Having long examined the concept of the American Dream with an aim to unpack its ideals, Texas-born Hugh Hayden offers a retrospective of his Southern upbringing by interweaving highlights of institutions that play key roles in the American culture. While familiar items associated with food, home, and childhood are submitted to unexpected and at times defiant alterations, the artist reflects on the history of social politics in the United States - church, sports, school, hair, etc. and their impact on cultural outlooks.
Through culinary installations and sculptures, whether meticulously carved from wood, rendered in cast iron, or pieced from cardboard boxes, Hayden studies the entrenched nature of cultural expectations. It is interesting to note how the artist carefully selects specific types of wood for different artworks, bearing in mind the historical and social frameworks within which they occur. Huey is covered in three rooms: a barber shop sanctuary, a basketball chapel and an ebony vault.
The sanctuary explores the expected participation of youth in sports, education, and religion. Hayden’s bristled wooden works in that particular space stress on how a subject can be simultaneously desirable but uncomfortable, creating a new stability through an abrasive action which, like the American Dream, is challenging and difficult to exist in.

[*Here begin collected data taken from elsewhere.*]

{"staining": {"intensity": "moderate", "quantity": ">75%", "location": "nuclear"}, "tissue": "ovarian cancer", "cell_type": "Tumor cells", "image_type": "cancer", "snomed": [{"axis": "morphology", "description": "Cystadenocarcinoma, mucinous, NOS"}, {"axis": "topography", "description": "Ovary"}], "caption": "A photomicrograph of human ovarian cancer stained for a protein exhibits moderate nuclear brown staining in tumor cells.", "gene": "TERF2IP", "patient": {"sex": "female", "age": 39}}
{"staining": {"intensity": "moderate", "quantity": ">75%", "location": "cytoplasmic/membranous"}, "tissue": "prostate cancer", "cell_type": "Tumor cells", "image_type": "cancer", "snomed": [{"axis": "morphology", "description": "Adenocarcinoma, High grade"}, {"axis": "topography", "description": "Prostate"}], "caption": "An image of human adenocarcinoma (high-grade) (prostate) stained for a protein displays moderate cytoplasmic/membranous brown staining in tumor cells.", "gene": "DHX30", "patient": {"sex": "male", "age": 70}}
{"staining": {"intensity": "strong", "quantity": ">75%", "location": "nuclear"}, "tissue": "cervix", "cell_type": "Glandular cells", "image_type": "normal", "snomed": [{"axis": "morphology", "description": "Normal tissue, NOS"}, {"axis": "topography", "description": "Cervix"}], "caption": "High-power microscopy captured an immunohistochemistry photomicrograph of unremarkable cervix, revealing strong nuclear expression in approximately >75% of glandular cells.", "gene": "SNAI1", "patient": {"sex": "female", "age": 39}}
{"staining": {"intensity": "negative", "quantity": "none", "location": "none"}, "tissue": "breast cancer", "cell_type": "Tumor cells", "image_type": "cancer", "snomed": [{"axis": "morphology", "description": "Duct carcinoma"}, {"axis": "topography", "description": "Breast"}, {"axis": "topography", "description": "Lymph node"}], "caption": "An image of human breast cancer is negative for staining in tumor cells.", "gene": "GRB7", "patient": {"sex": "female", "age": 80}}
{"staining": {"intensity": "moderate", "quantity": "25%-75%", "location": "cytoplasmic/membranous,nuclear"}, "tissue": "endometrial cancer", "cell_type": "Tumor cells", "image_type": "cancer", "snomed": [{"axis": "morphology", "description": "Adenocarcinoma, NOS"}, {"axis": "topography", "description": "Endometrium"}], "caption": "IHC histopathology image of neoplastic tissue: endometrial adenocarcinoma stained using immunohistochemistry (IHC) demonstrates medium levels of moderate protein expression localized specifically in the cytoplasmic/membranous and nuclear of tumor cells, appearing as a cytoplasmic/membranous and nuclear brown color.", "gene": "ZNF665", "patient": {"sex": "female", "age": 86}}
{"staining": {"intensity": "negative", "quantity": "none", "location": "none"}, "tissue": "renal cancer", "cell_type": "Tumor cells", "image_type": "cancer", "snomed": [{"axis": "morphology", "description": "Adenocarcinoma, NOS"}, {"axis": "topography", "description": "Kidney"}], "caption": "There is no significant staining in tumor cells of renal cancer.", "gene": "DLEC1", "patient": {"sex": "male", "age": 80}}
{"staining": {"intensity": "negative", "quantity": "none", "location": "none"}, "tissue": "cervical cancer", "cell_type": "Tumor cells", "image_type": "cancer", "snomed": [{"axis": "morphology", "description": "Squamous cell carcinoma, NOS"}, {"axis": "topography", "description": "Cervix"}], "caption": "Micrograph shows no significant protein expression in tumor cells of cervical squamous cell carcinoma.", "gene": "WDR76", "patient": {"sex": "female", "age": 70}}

The braided works of the second chapel-like room, consisting of hung woven basketball hoops made out of hair, rattan and vine, merge the hand made with hypermasculine athletics resulting in a queerness at odds with the aspirations of becoming a professional athlete.
The final room encompasses the concepts of agency, blackness and invisibility. Sculptures that refer to the body, conveying both fast and soothing movements, offer the chance to bathe in the many hues of blackness.